At first he thought he might be going mad because I only came to him as a voice. I'm not sure why I did that. I think it was probably nervousness on my part. I wanted him to like me—I was a sort of twin, after all, and I'd long since gotten over being mad at him for casting me out of him—but I wasn't sure he would since, after all, I
was
all those parts of himself that he'd put aside.

Being born from the cast-off bits of someone else's personality isn't necessarily a bad thing. Because just like the people we echo, we go on after the split. We have the same capacity for growth and change as they do. We may begin life as evil, or clumsy, or outgoing, but we can learn to become good, or agile, or shy.

And I shouldn't have worried about Christy's reaction to me when we finally met in the flesh. He proved to be quite taken with me, half in love at first, though I've learned that isn't so surprising in situations such as this. It's also why shadows are drawn to those who cast them off, no matter what the difference is between them: You're meeting your other half, your missing half. In many cases, the changes you go through make you more alike, rather than less. Perhaps we teach each other the best parts of ourselves.

After his initial infatuation, Christy and I settled into more of a sibling relationship. He treats me as the older and wiser of the two of us, the one who understands Mystery because I live in it, because my very origins are so extraordinary. I don't feel that way. I learn as much from him, but I let him keep his misconceptions. Let's face it, a girl likes to be mysterious, doesn't matter if she's human or a shadow.

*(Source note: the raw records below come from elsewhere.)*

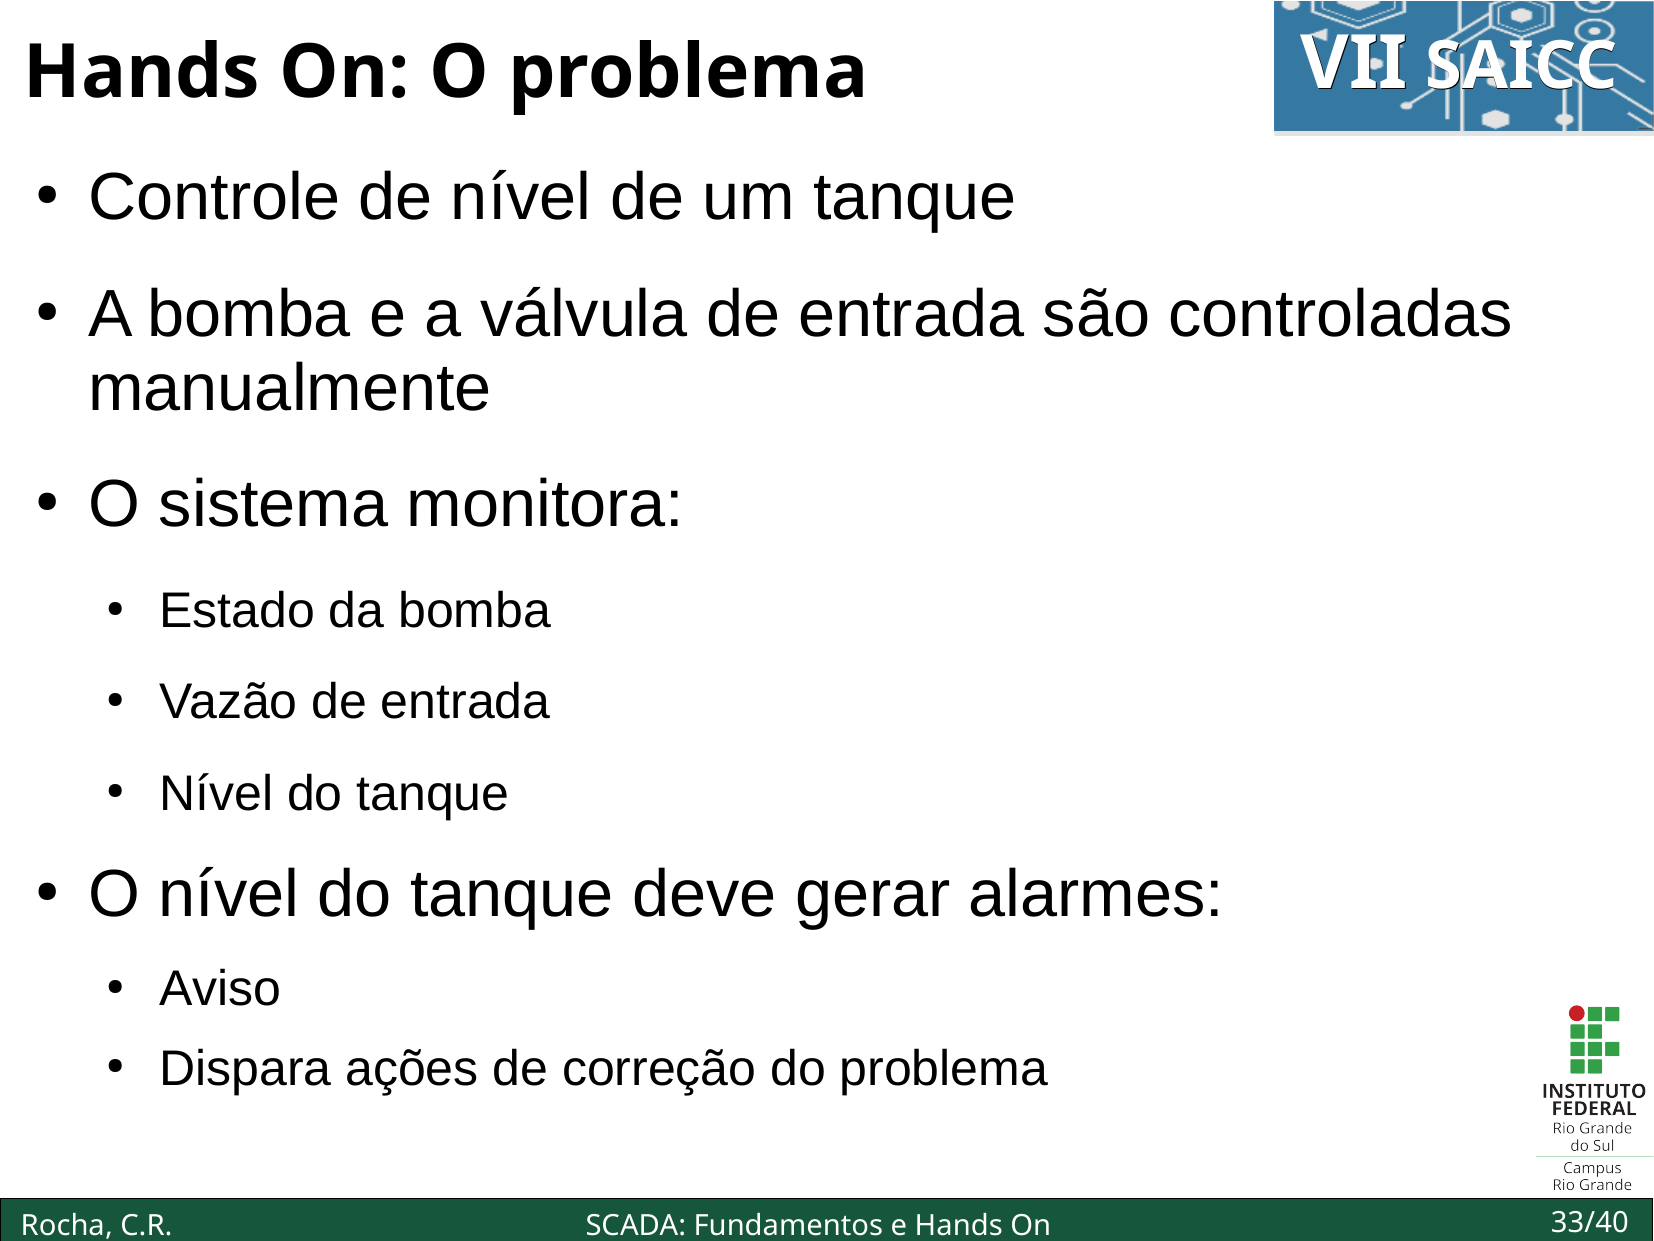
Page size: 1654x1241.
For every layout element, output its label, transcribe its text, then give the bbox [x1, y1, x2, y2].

list Controle de nível de um tanque A bomba e a válvula de entrada são controladas manualmente O sistema monitora: Estado da bomba Vazão de entrada Nível do tanque O nível do tanque deve gerar alarmes: Aviso Dispara ações de correção do problema [17, 159, 1625, 1164]
picture [1274, 1, 1654, 131]
picture [1535, 1003, 1654, 1194]
title Hands On: O problema [23, 23, 1636, 113]
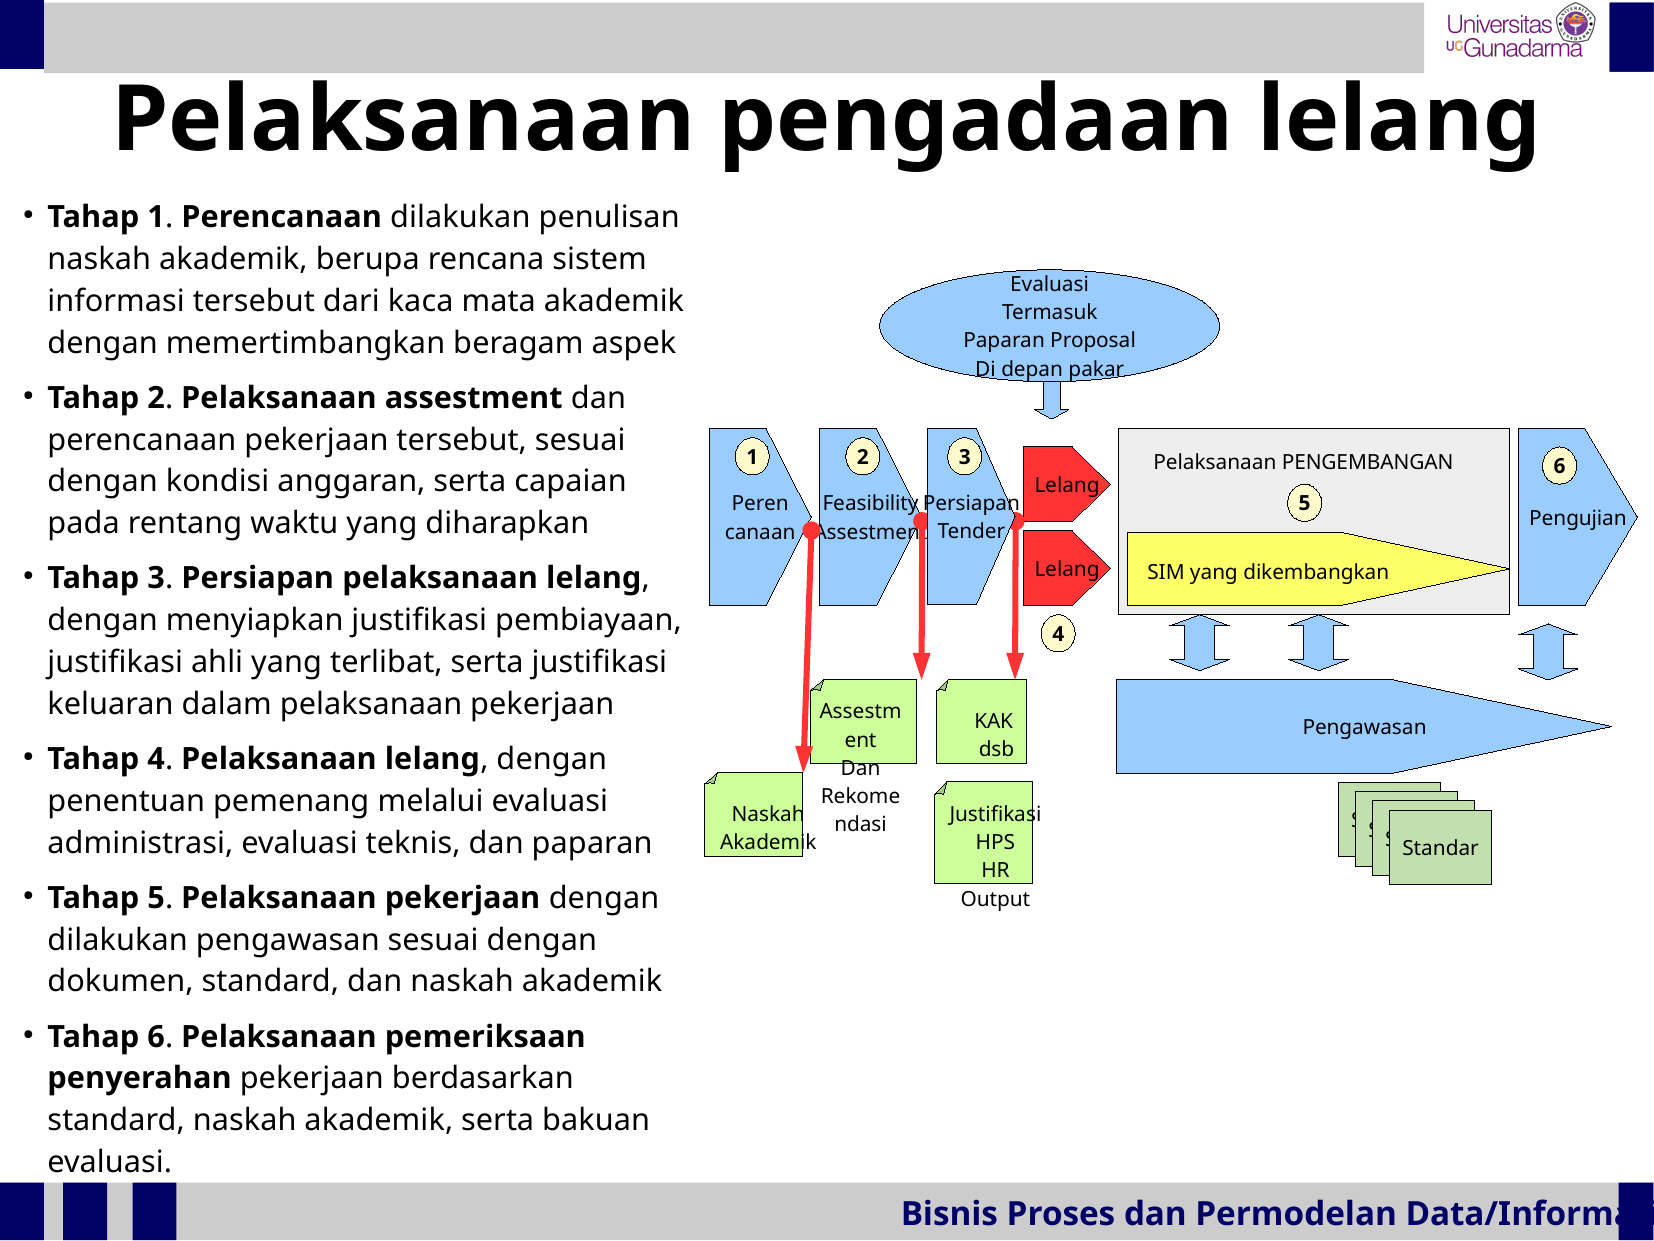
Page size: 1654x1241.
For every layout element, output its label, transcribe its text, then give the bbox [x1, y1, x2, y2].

text_box Lelang [1023, 530, 1111, 606]
text_box Feasibility Assestment [819, 428, 920, 606]
text_box [811, 679, 917, 689]
text_box KAK dsb [959, 698, 1044, 769]
text_box Standar [1338, 782, 1441, 857]
picture [1437, 2, 1610, 62]
title Pelaksanaan pengadaan lelang [82, 49, 1571, 181]
list Tahap 1. Perencanaan dilakukan penulisan naskah akademik, berupa rencana sistem informasi tersebut dari kaca mata akademik dengan memertimbangkan beragam aspek Tahap 2. Pelaksanaan assestment dan perencanaan pekerjaan tersebut, sesuai dengan kondisi anggaran, serta capaian pada rentang waktu yang diharapkan Tahap 3. Persiapan pelaksanaan lelang, dengan menyiapkan justifikasi pembiayaan, justifikasi ahli yang terlibat, serta justifikasi keluaran dalam pelaksanaan pekerjaan Tahap 4. Pelaksanaan lelang, dengan penentuan pemenang melalui evaluasi administrasi, evaluasi teknis, dan paparan Tahap 5. Pelaksanaan pekerjaan dengan dilakukan pengawasan sesuai dengan dokumen, standard, dan naskah akademik Tahap 6. Pelaksanaan pemeriksaan penyerahan pekerjaan berdasarkan standard, naskah akademik, serta bakuan evaluasi. [14, 195, 691, 1186]
text_box [1034, 381, 1069, 419]
text_box 4 [1041, 614, 1076, 652]
text_box Standar [1355, 791, 1458, 867]
text_box 3 [947, 437, 982, 475]
text_box [1518, 623, 1578, 680]
text_box Pengawasan [1116, 679, 1612, 774]
text_box Assestment Dan Rekomendasi [804, 689, 922, 840]
text_box 5 [1287, 484, 1322, 522]
text_box Standar [1372, 800, 1475, 876]
text_box Peren canaan [709, 428, 812, 606]
text_box [704, 772, 803, 857]
text_box Standar [1389, 810, 1492, 885]
text_box 1 [735, 437, 770, 475]
text_box Pengujian [1518, 428, 1638, 606]
text_box Pelaksanaan PENGEMBANGAN [1138, 439, 1495, 483]
text_box Justifikasi HPS HR Output [934, 791, 1068, 916]
text_box [937, 781, 1033, 791]
text_box Lelang [1023, 446, 1111, 522]
text_box 2 [845, 437, 880, 475]
text_box 6 [1542, 446, 1577, 485]
text_box Evaluasi Termasuk Paparan Proposal Di depan pakar [879, 269, 1220, 382]
text_box Persiapan Tender [927, 428, 1016, 605]
text_box SIM yang dikembangkan [1132, 549, 1467, 593]
text_box [1118, 428, 1510, 671]
text_box [936, 679, 1027, 764]
text_box Naskah Akademik [705, 791, 839, 862]
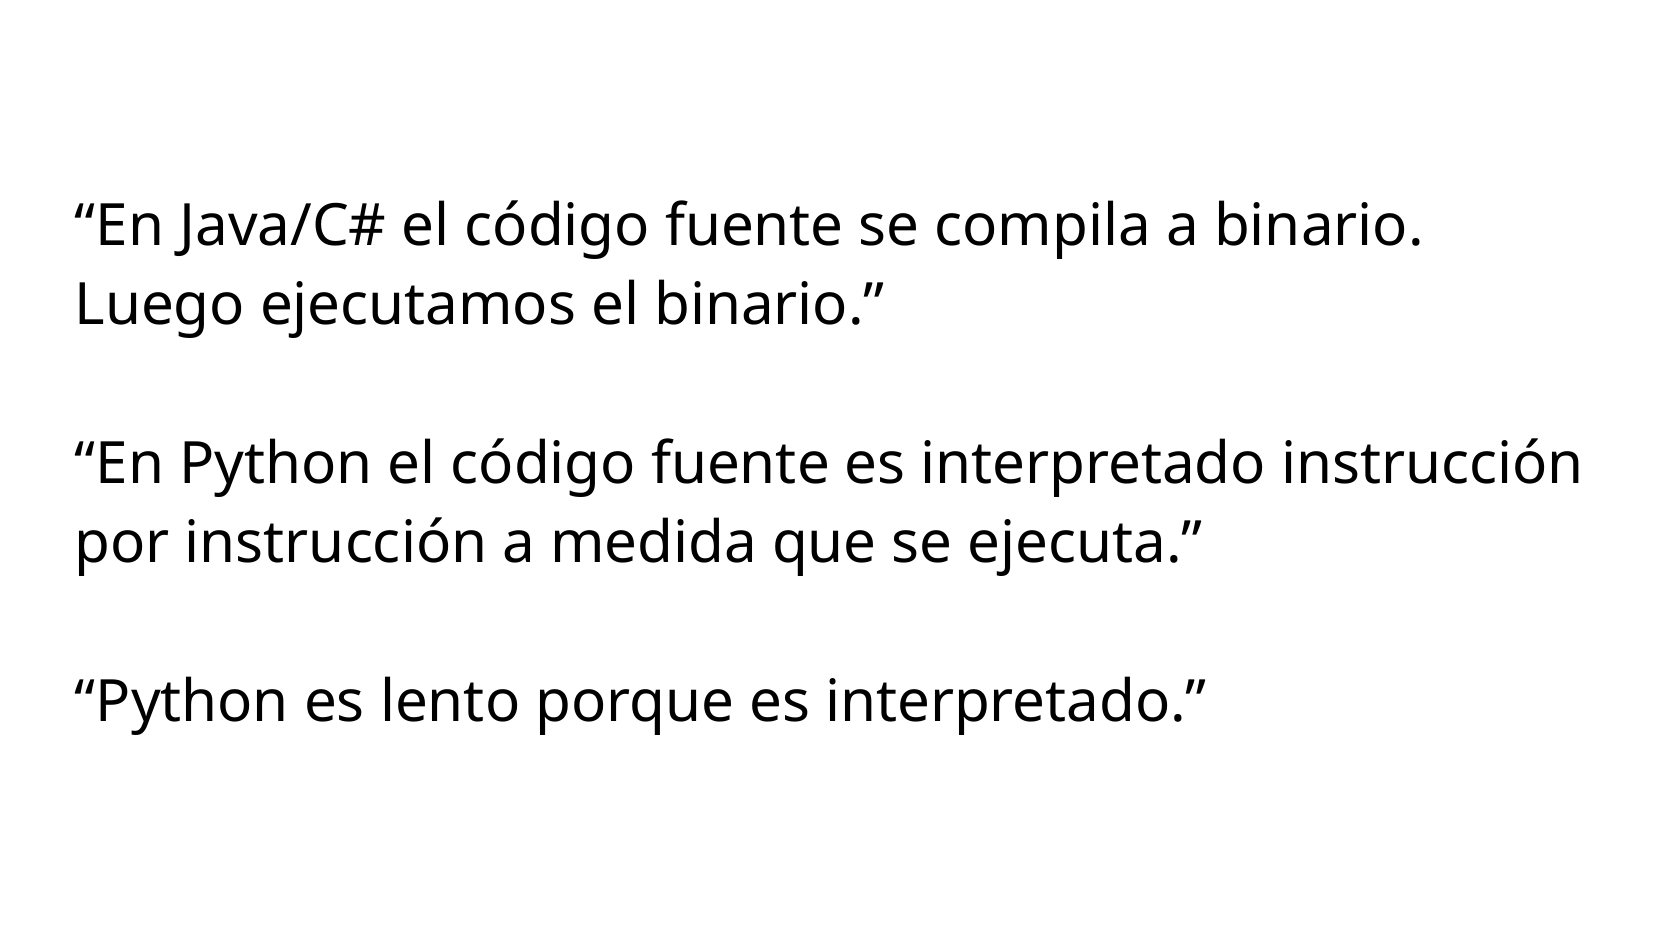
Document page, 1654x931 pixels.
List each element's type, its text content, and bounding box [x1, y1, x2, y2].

text_box “En Java/C# el código fuente se compila a binario. Luego ejecutamos el binario.” “En Python el código fuente es interpretado instrucción por instrucción a medida que se ejecuta.” “Python es lento porque es interpretado.” [60, 51, 1606, 871]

What's life like for a shadow? I don't need to eat or drink, but I love good food and a fine wine. I don't need to sleep either, but I still enjoy luxuriating under the sheets or spending the whole morning just lying in bed when the rest of the world is up and about its business.

And sometimes when I close my eyes and pretend to sleep, I actually dream.

I'm not doing such a good job of this. I should be explaining things in a more linear fashion—the way you did—but my brain doesn't work that way. Another difference between Christy and me, I guess. He's so logical, working everything through from start to expected finish, while I flit about like a moth attracted to any light with a strong enough flicker.

So where was I?

Right. Growing up as a shadow.

I grew more quickly than Christy. It wasn't just a matter of girls maturing sooner. Shadows can choose their age. We can't change our specific looks—I mean, I can't suddenly appear in front of you as a cat or a dog— but we can appear to be whatever age we want to be and that's a handy thing.